Causes: lung-over-inflation, alveoli rupture, air accumulates in the mediastinum (space btwn. The lungs containing the heart and its large vessels, trachea, esophagus, etc.) and chest wall)
Describe the symptoms of substernal emphysema (pneumomediastinum).
Symptoms: “fullness” in the chest, or a dull ache / chest pain underneath the sternum, that may radiate to the neck and arms, pain may worsen with breathing and swallowing
Describe the causes of an aero-embolism (arterial gas embolism).
Causes: lung over-inflation forces air into the pulmonary arteries and veins, once the bubbles enter the arterial and venous circulation they can be dispersed throughout the body;
How can death occur from an arterial gas embolism?
Death can occur if a large bubble lodges in the heart, stopping blood flow from the right ventricle to the lungs (similar to vapor lock in engine fuel systems)
What's more dangerous an arterial gas emboli or a venous gas emboli and why?
Arterial gas emboli are more serious than venous emboli, b/c. a gas bubble in an artery may directly stop blood flow to an area/tissue fed by the artery
Describe the symptoms of an aero-embolism (arterial gas embolism).

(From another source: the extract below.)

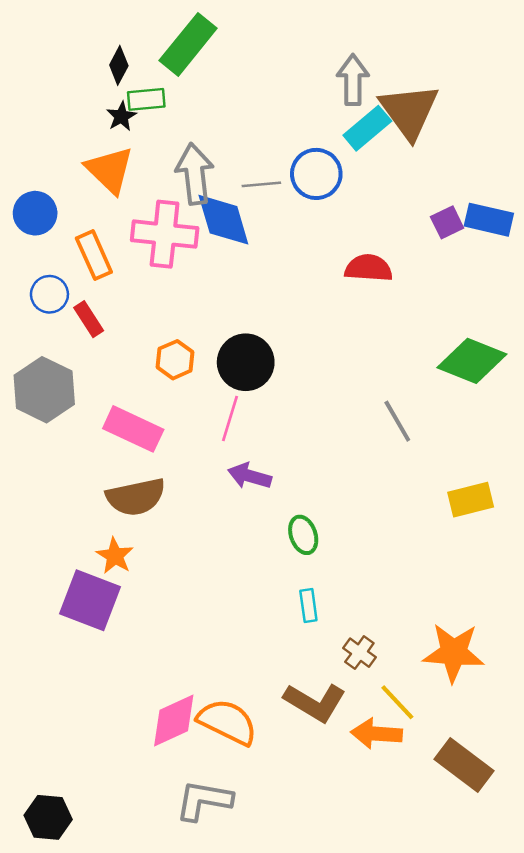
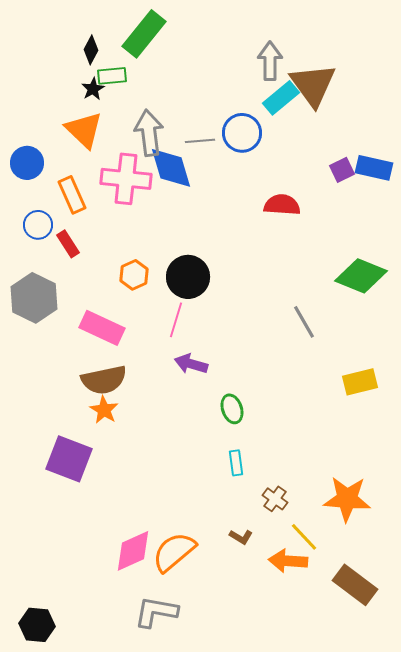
orange star: (115, 556) -> (104, 410), moved
brown L-shape: (315, 702) -> (241, 537), size x0.5
orange semicircle: (227, 722) -> (174, 552), turned -66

Symptoms: sudden, dramatic, and life-threatening; LOC, dizziness, paralysis, weakness in the extremities, large areas of abnormal sensation, blurry vision, convulsions
What treatment table is used to treat an arterial gas embolism?
Table 6A
Describe Treatment Table 6A including length of time
Treatment Table 6A (5 hrs., 50 min.): similar to treatment table 6 (TT6), except patient is initially pressurized to a depth of 165 feet sea water (fsw) vice the TT6 depth of 60 fsw; massive amounts of air can be introduced into the cerebral circulation, so it’s necessary to mechanically compress the entrapped air maximally
Describe the standard treatment protocol(s) for Aero-Embolism (Arterial Gas Embolism:
Recompression / Hyperbaric Therapy using USN Dive Treatment Tables
(1)         Mechanical compression of bubbles using USN Div Treatment Table 6A
(2)         Hyperbaric oxygenation of tissues
Describe the standard treatment protocol(s) for Pneumothorax and Substernal Empysema (Pneumomediastinum):
“Small” over-inflation injuries may resolve on their own (i.e, the pleura reabsorb the air); for larger injuries, the air must be removed from around the lungs, either by aspiration, or by using a chest tube inserted btwn. The ribs to drain the air and allow the lung to re-expand.
* oxygen may be needed to help the ambient air surrounding the lungs to be reabsorbed more quickly. Recompression IS NOT indicated.